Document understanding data
[Start of Attachment]
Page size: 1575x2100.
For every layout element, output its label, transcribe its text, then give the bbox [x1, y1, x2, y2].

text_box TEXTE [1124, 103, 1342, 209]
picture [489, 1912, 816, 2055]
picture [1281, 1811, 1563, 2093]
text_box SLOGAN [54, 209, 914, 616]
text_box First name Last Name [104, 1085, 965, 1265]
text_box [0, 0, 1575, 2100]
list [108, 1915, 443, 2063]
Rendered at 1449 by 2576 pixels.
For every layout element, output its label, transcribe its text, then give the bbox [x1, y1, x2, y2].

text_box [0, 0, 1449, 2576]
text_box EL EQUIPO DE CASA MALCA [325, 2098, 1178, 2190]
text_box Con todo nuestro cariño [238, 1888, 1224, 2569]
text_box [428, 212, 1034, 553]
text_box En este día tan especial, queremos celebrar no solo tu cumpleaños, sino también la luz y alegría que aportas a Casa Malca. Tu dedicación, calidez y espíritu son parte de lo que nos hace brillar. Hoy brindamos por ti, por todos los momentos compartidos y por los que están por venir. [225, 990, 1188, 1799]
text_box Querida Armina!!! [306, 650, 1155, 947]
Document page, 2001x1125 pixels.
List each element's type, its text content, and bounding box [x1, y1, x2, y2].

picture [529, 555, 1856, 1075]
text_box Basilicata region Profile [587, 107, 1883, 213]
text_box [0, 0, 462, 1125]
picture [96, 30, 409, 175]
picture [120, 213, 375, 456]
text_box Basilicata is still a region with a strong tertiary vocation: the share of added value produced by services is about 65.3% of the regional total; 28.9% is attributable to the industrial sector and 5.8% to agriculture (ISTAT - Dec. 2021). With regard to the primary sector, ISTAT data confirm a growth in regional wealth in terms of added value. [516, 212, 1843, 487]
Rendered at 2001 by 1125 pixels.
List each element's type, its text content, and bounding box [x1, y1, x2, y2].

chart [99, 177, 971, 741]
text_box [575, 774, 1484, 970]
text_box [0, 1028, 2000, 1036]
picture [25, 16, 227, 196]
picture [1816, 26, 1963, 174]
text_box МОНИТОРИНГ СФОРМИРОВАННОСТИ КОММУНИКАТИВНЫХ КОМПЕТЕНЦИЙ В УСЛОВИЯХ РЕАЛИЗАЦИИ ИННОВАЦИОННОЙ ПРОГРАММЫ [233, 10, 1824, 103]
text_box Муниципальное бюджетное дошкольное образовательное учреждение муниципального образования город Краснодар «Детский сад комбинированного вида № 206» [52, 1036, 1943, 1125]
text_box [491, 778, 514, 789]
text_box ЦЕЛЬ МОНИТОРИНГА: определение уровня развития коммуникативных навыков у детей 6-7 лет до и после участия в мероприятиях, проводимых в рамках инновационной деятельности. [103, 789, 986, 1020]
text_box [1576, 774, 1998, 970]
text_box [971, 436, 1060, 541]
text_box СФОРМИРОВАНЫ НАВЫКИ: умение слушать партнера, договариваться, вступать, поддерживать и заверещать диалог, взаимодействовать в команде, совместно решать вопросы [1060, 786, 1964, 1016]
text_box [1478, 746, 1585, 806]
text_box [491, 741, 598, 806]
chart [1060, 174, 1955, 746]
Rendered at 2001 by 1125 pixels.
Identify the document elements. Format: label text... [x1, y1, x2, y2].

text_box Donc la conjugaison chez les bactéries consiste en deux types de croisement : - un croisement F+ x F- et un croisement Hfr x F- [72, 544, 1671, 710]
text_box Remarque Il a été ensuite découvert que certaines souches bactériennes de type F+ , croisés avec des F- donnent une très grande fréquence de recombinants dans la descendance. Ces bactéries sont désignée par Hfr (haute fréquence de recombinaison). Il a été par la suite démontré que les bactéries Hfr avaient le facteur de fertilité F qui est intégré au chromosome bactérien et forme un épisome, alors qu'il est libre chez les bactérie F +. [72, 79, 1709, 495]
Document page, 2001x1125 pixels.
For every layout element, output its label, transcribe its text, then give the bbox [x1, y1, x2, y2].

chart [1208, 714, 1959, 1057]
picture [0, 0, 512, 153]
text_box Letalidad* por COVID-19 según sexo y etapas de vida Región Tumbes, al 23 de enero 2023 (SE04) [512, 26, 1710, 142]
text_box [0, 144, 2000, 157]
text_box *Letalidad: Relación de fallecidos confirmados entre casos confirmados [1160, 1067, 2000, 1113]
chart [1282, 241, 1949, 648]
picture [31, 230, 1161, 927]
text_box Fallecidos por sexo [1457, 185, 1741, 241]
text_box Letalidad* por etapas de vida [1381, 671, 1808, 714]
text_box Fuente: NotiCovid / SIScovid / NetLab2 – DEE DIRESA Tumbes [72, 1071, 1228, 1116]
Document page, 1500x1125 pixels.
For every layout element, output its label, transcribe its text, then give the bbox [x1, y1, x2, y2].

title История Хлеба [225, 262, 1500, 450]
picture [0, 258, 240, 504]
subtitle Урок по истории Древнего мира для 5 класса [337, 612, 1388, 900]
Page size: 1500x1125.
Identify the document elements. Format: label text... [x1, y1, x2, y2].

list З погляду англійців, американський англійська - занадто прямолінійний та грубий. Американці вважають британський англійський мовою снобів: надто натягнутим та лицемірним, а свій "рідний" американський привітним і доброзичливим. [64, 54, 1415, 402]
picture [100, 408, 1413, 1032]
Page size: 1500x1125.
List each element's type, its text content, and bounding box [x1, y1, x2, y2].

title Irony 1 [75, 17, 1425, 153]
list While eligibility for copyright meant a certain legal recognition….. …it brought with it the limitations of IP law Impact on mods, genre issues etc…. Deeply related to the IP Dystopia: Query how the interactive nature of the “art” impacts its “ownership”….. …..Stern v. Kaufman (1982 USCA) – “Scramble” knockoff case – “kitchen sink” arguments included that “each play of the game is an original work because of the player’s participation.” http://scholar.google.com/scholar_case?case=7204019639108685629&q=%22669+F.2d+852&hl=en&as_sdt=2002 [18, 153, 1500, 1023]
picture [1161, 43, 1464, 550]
[End of Attachment]
How to complete this task
Recopy the records without any alteration.

Answer space
Page size: 1575x2100.
For every layout element, output its label, transcribe its text, then give the bbox [x1, y1, x2, y2].

text_box TEXTE [1124, 103, 1342, 209]
picture [489, 1912, 816, 2055]
picture [1281, 1811, 1563, 2093]
text_box SLOGAN [54, 209, 914, 616]
text_box First name Last Name [104, 1085, 965, 1265]
text_box [0, 0, 1575, 2100]
list [108, 1915, 443, 2063]
Rendered at 1449 by 2576 pixels.
For every layout element, output its label, transcribe its text, then give the bbox [x1, y1, x2, y2].

text_box [0, 0, 1449, 2576]
text_box EL EQUIPO DE CASA MALCA [325, 2098, 1178, 2190]
text_box Con todo nuestro cariño [238, 1888, 1224, 2569]
text_box [428, 212, 1034, 553]
text_box En este día tan especial, queremos celebrar no solo tu cumpleaños, sino también la luz y alegría que aportas a Casa Malca. Tu dedicación, calidez y espíritu son parte de lo que nos hace brillar. Hoy brindamos por ti, por todos los momentos compartidos y por los que están por venir. [225, 990, 1188, 1799]
text_box Querida Armina!!! [306, 650, 1155, 947]
Document page, 2001x1125 pixels.
List each element's type, its text content, and bounding box [x1, y1, x2, y2].

picture [529, 555, 1856, 1075]
text_box Basilicata region Profile [587, 107, 1883, 213]
text_box [0, 0, 462, 1125]
picture [96, 30, 409, 175]
picture [120, 213, 375, 456]
text_box Basilicata is still a region with a strong tertiary vocation: the share of added value produced by services is about 65.3% of the regional total; 28.9% is attributable to the industrial sector and 5.8% to agriculture (ISTAT - Dec. 2021). With regard to the primary sector, ISTAT data confirm a growth in regional wealth in terms of added value. [516, 212, 1843, 487]
Rendered at 2001 by 1125 pixels.
List each element's type, its text content, and bounding box [x1, y1, x2, y2].

chart [99, 177, 971, 741]
text_box [575, 774, 1484, 970]
text_box [0, 1028, 2000, 1036]
picture [25, 16, 227, 196]
picture [1816, 26, 1963, 174]
text_box МОНИТОРИНГ СФОРМИРОВАННОСТИ КОММУНИКАТИВНЫХ КОМПЕТЕНЦИЙ В УСЛОВИЯХ РЕАЛИЗАЦИИ ИННОВАЦИОННОЙ ПРОГРАММЫ [233, 10, 1824, 103]
text_box Муниципальное бюджетное дошкольное образовательное учреждение муниципального образования город Краснодар «Детский сад комбинированного вида № 206» [52, 1036, 1943, 1125]
text_box [491, 778, 514, 789]
text_box ЦЕЛЬ МОНИТОРИНГА: определение уровня развития коммуникативных навыков у детей 6-7 лет до и после участия в мероприятиях, проводимых в рамках инновационной деятельности. [103, 789, 986, 1020]
text_box [1576, 774, 1998, 970]
text_box [971, 436, 1060, 541]
text_box СФОРМИРОВАНЫ НАВЫКИ: умение слушать партнера, договариваться, вступать, поддерживать и заверещать диалог, взаимодействовать в команде, совместно решать вопросы [1060, 786, 1964, 1016]
text_box [1478, 746, 1585, 806]
text_box [491, 741, 598, 806]
chart [1060, 174, 1955, 746]
Rendered at 2001 by 1125 pixels.
Identify the document elements. Format: label text... [x1, y1, x2, y2].

text_box Donc la conjugaison chez les bactéries consiste en deux types de croisement : - un croisement F+ x F- et un croisement Hfr x F- [72, 544, 1671, 710]
text_box Remarque Il a été ensuite découvert que certaines souches bactériennes de type F+ , croisés avec des F- donnent une très grande fréquence de recombinants dans la descendance. Ces bactéries sont désignée par Hfr (haute fréquence de recombinaison). Il a été par la suite démontré que les bactéries Hfr avaient le facteur de fertilité F qui est intégré au chromosome bactérien et forme un épisome, alors qu'il est libre chez les bactérie F +. [72, 79, 1709, 495]
Document page, 2001x1125 pixels.
For every layout element, output its label, transcribe its text, then give the bbox [x1, y1, x2, y2].

chart [1208, 714, 1959, 1057]
picture [0, 0, 512, 153]
text_box Letalidad* por COVID-19 según sexo y etapas de vida Región Tumbes, al 23 de enero 2023 (SE04) [512, 26, 1710, 142]
text_box [0, 144, 2000, 157]
text_box *Letalidad: Relación de fallecidos confirmados entre casos confirmados [1160, 1067, 2000, 1113]
chart [1282, 241, 1949, 648]
picture [31, 230, 1161, 927]
text_box Fallecidos por sexo [1457, 185, 1741, 241]
text_box Letalidad* por etapas de vida [1381, 671, 1808, 714]
text_box Fuente: NotiCovid / SIScovid / NetLab2 – DEE DIRESA Tumbes [72, 1071, 1228, 1116]
Document page, 1500x1125 pixels.
For every layout element, output its label, transcribe its text, then give the bbox [x1, y1, x2, y2].

title История Хлеба [225, 262, 1500, 450]
picture [0, 258, 240, 504]
subtitle Урок по истории Древнего мира для 5 класса [337, 612, 1388, 900]
Page size: 1500x1125.
Identify the document elements. Format: label text... [x1, y1, x2, y2].

list З погляду англійців, американський англійська - занадто прямолінійний та грубий. Американці вважають британський англійський мовою снобів: надто натягнутим та лицемірним, а свій "рідний" американський привітним і доброзичливим. [64, 54, 1415, 402]
picture [100, 408, 1413, 1032]
Page size: 1500x1125.
List each element's type, its text content, and bounding box [x1, y1, x2, y2].

title Irony 1 [75, 17, 1425, 153]
list While eligibility for copyright meant a certain legal recognition….. …it brought with it the limitations of IP law Impact on mods, genre issues etc…. Deeply related to the IP Dystopia: Query how the interactive nature of the “art” impacts its “ownership”….. …..Stern v. Kaufman (1982 USCA) – “Scramble” knockoff case – “kitchen sink” arguments included that “each play of the game is an original work because of the player’s participation.” http://scholar.google.com/scholar_case?case=7204019639108685629&q=%22669+F.2d+852&hl=en&as_sdt=2002 [18, 153, 1500, 1023]
picture [1161, 43, 1464, 550]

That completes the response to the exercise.